Task to carry out: Return all of the entries word for word, but omit the pictures they contain.

== == ==

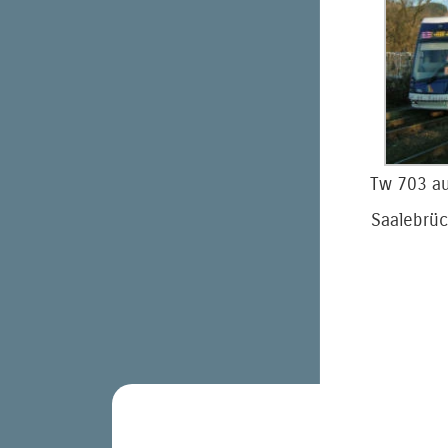
Tw 703 au
Saalebrü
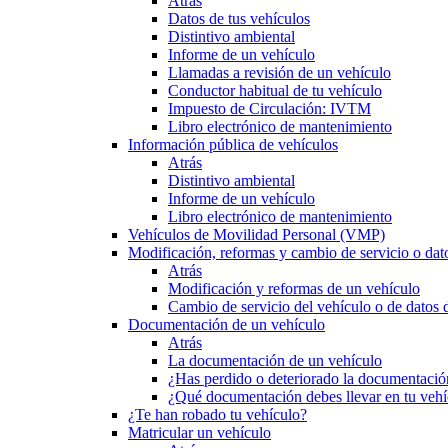
Atrás
Datos de tus vehículos
Distintivo ambiental
Informe de un vehículo
Llamadas a revisión de un vehículo
Conductor habitual de tu vehículo
Impuesto de Circulación: IVTM
Libro electrónico de mantenimiento
Información pública de vehículos
Atrás
Distintivo ambiental
Informe de un vehículo
Libro electrónico de mantenimiento
Vehículos de Movilidad Personal (VMP)
Modificación, reformas y cambio de servicio o dat
Atrás
Modificación y reformas de un vehículo
Cambio de servicio del vehículo o de datos de
Documentación de un vehículo
Atrás
La documentación de un vehículo
¿Has perdido o deteriorado la documentació
¿Qué documentación debes llevar en tu vehí
¿Te han robado tu vehículo?
Matricular un vehículo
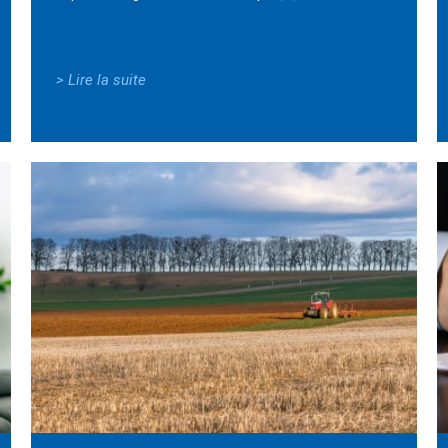
> Lire la suite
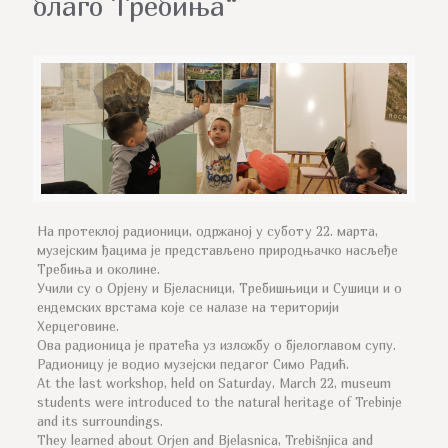
благо Требиња“
На протеклој радионици, одржаној у суботу 22. марта,
музејским ђацима је представљено природњачко насљеђе
Требиња и околине.
Учили су о Орјену и Бјеласници, Требишњици и Сушици и о
ендемских врстама које се налазе на територији
Херцеговине.
Ова радионица је пратећа уз изложбу о бјелоглавом супу.
Радионицу је водио музејски педагог Симо Радић.
At the last workshop, held on Saturday, March 22, museum
students were introduced to the natural heritage of Trebinje
and its surroundings.
They learned about Orjen and Bjelasnica, Trebišnjica and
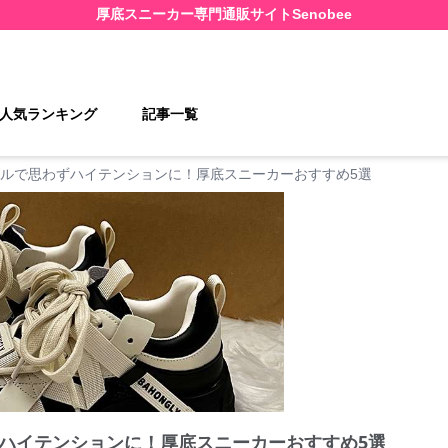
厚底スニーカー
専門通販サイト
Senobee
人気ランキング
記事一覧
ルで思わずハイテンションに！厚底スニーカーおすすめ5選
ハイテンションに！厚底スニーカーおすすめ5選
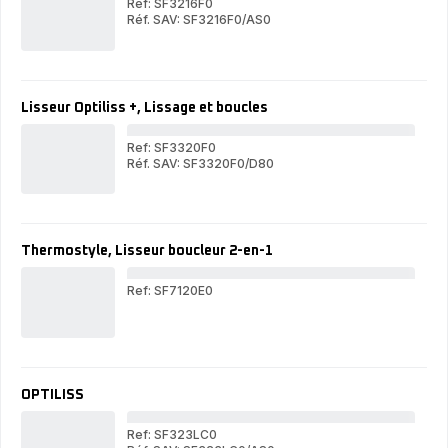
Ref: SF3216F0
Réf. SAV: SF3216F0/AS0
Opti
Optiliss
Hai
Hair
Stra
Straightener,
Cer
Ceramic
Coa
Coating,
Smo
Lisseur Optiliss +, Lissage et boucles
Smooth
Hai
Hair
Ref: SF3320F0
Réf. SAV: SF3320F0/D80
Lis
Lisseur
Opti
Optiliss
+,
+,
Lis
Lissage
et
et
bou
Thermostyle, Lisseur boucleur 2-en-1
boucles
Ref: SF7120E0
The
Lis
bou
2-
en-
1
OPTILISS
Ref: SF323LC0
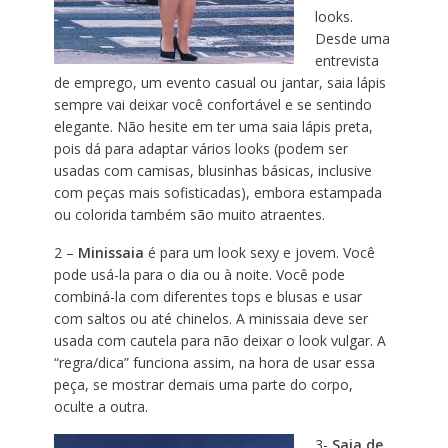
looks.
Desde uma
entrevista
de emprego, um evento casual ou jantar, saia lápis
sempre vai deixar você confortável e se sentindo
elegante. Não hesite em ter uma saia lápis preta,
pois dá para adaptar vários looks (podem ser
usadas com camisas, blusinhas básicas, inclusive
com peças mais sofisticadas), embora estampada
ou colorida também são muito atraentes.
2 –
Minissaia
é para um look sexy e jovem. Você
pode usá-la para o dia ou à noite. Você pode
combiná-la com diferentes tops e blusas e usar
com saltos ou até chinelos. A minissaia deve ser
usada com cautela para não deixar o look vulgar. A
“regra/dica” funciona assim, na hora de usar essa
peça, se mostrar demais uma parte do corpo,
oculte a outra.
3-
Saia de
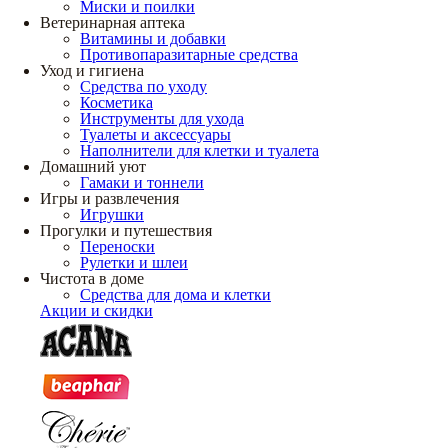
Миски и поилки
Ветеринарная аптека
Витамины и добавки
Противопаразитарные средства
Уход и гигиена
Средства по уходу
Косметика
Инструменты для ухода
Туалеты и аксессуары
Наполнители для клетки и туалета
Домашний уют
Гамаки и тоннели
Игры и развлечения
Игрушки
Прогулки и путешествия
Переноски
Рулетки и шлеи
Чистота в доме
Средства для дома и клетки
Акции и скидки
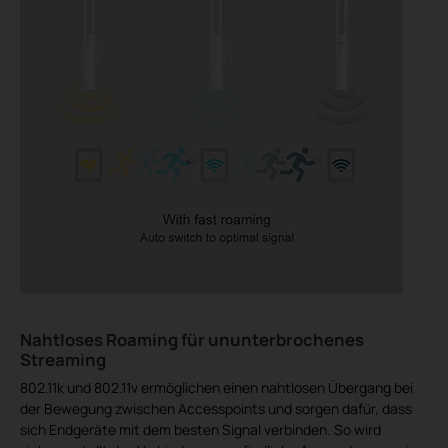
Nahtloses Roaming für ununterbrochenes
Streaming
802.11k und 802.11v ermöglichen einen nahtlosen Übergang bei
der Bewegung zwischen Accesspoints und sorgen dafür, dass
sich Endgeräte mit dem besten Signal verbinden. So wird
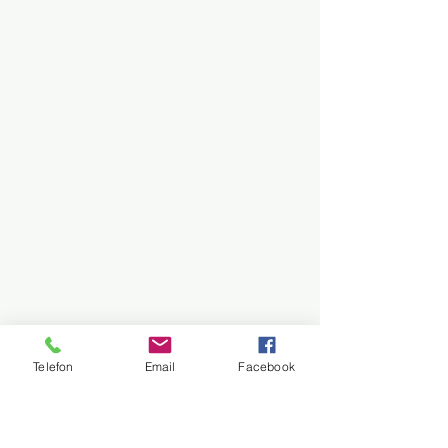
Telefon
Email
Facebook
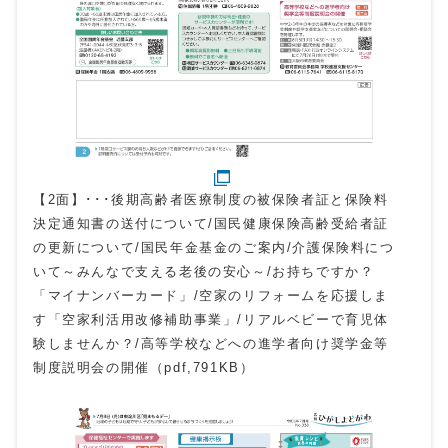
【2面】･･･後期高齢者医療制度の被保険者証と保険料
決定通知書の送付について/国民健康保険高齢受給者証
の更新について/国民年金基金のご案内/介護保険料につ
いて～みんなで支える老後の安心～/お持ちですか？
「マイナンバーカード」/空家のリフォームを応援しま
す「空家利活用改修補助事業」/リアルベビーで育児体
験しませんか？/高等学校などへの進学者向け奨学金等
制度説明会の開催（pdf,791KB）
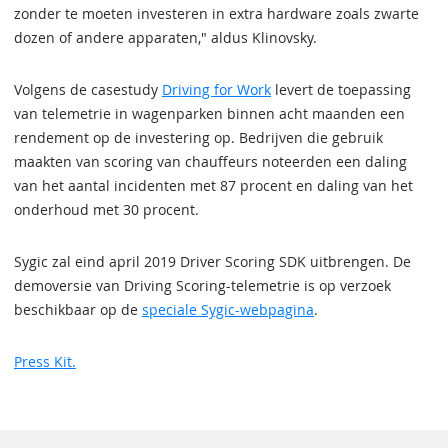
zonder te moeten investeren in extra hardware zoals zwarte
dozen of andere apparaten," aldus Klinovsky.
Volgens de casestudy
Driving for Work
levert de toepassing
van telemetrie in wagenparken binnen acht maanden een
rendement op de investering op. Bedrijven die gebruik
maakten van scoring van chauffeurs noteerden een daling
van het aantal incidenten met 87 procent en daling van het
onderhoud met 30 procent.
Sygic zal eind april 2019 Driver Scoring SDK uitbrengen. De
demoversie van Driving Scoring-telemetrie is op verzoek
beschikbaar op de
speciale Sygic-webpagina
.
Press Kit.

== == ==

Task answer:
Tw 703 au
Saalebrü
Atrás
Datos de tus vehículos
Distintivo ambiental
Informe de un vehículo
Llamadas a revisión de un vehículo
Conductor habitual de tu vehículo
Impuesto de Circulación: IVTM
Libro electrónico de mantenimiento
Información pública de vehículos
Atrás
Distintivo ambiental
Informe de un vehículo
Libro electrónico de mantenimiento
Vehículos de Movilidad Personal (VMP)
Modificación, reformas y cambio de servicio o dat
Atrás
Modificación y reformas de un vehículo
Cambio de servicio del vehículo o de datos de
Documentación de un vehículo
Atrás
La documentación de un vehículo
¿Has perdido o deteriorado la documentació
¿Qué documentación debes llevar en tu vehí
¿Te han robado tu vehículo?
Matricular un vehículo
> Lire la suite
благо Требиња“
На протеклој радионици, одржаној у суботу 22. марта,
музејским ђацима је представљено природњачко насљеђе
Требиња и околине.
Учили су о Орјену и Бјеласници, Требишњици и Сушици и о
ендемских врстама које се налазе на територији
Херцеговине.
Ова радионица је пратећа уз изложбу о бјелоглавом супу.
Радионицу је водио музејски педагог Симо Радић.
At the last workshop, held on Saturday, March 22, museum
students were introduced to the natural heritage of Trebinje
and its surroundings.
They learned about Orjen and Bjelasnica, Trebišnjica and
厚底スニーカー
専門通販サイト
Senobee
人気ランキング
記事一覧
ルで思わずハイテンションに！厚底スニーカーおすすめ5選
ハイテンションに！厚底スニーカーおすすめ5選
Ref: SF3216F0
Réf. SAV: SF3216F0/AS0
Opti
Optiliss
Hai
Hair
Stra
Straightener,
Cer
Ceramic
Coa
Coating,
Smo
Lisseur Optiliss +, Lissage et boucles
Smooth
Hai
Hair
Ref: SF3320F0
Réf. SAV: SF3320F0/D80
Lis
Lisseur
Opti
Optiliss
+,
+,
Lis
Lissage
et
et
bou
Thermostyle, Lisseur boucleur 2-en-1
boucles
Ref: SF7120E0
The
Lis
bou
2-
en-
1
OPTILISS
Ref: SF323LC0
looks.
Desde uma
entrevista
de emprego, um evento casual ou jantar, saia lápis
sempre vai deixar você confortável e se sentindo
elegante. Não hesite em ter uma saia lápis preta,
pois dá para adaptar vários looks (podem ser
usadas com camisas, blusinhas básicas, inclusive
com peças mais sofisticadas), embora estampada
ou colorida também são muito atraentes.
2 –
Minissaia
é para um look sexy e jovem. Você
pode usá-la para o dia ou à noite. Você pode
combiná-la com diferentes tops e blusas e usar
com saltos ou até chinelos. A minissaia deve ser
usada com cautela para não deixar o look vulgar. A
“regra/dica” funciona assim, na hora de usar essa
peça, se mostrar demais uma parte do corpo,
oculte a outra.
3-
Saia de
Миски и поилки
Ветеринарная аптека
Витамины и добавки
Противопаразитарные средства
Уход и гигиена
Средства по уходу
Косметика
Инструменты для ухода
Туалеты и аксессуары
Наполнители для клетки и туалета
Домашний уют
Гамаки и тоннели
Игры и развлечения
Игрушки
Прогулки и путешествия
Переноски
Рулетки и шлеи
Чистота в доме
Средства для дома и клетки
Акции и скидки
Nahtloses Roaming für ununterbrochenes
Streaming
802.11k und 802.11v ermöglichen einen nahtlosen Übergang bei
der Bewegung zwischen Accesspoints und sorgen dafür, dass
sich Endgeräte mit dem besten Signal verbinden. So wird
Telefon
Email
Facebook
【2面】･･･後期高齢者医療制度の被保険者証と保険料
決定通知書の送付について/国民健康保険高齢受給者証
の更新について/国民年金基金のご案内/介護保険料につ
いて～みんなで支える老後の安心～/お持ちですか？
「マイナンバーカード」/空家のリフォームを応援しま
す「空家利活用改修補助事業」/リアルベビーで育児体
験しませんか？/高等学校などへの進学者向け奨学金等
制度説明会の開催（pdf,791KB）
zonder te moeten investeren in extra hardware zoals zwarte
dozen of andere apparaten," aldus Klinovsky.
Volgens de casestudy
Driving for Work
levert de toepassing
van telemetrie in wagenparken binnen acht maanden een
rendement op de investering op. Bedrijven die gebruik
maakten van scoring van chauffeurs noteerden een daling
van het aantal incidenten met 87 procent en daling van het
onderhoud met 30 procent.
Sygic zal eind april 2019 Driver Scoring SDK uitbrengen. De
demoversie van Driving Scoring-telemetrie is op verzoek
beschikbaar op de
speciale Sygic-webpagina
.
Press Kit.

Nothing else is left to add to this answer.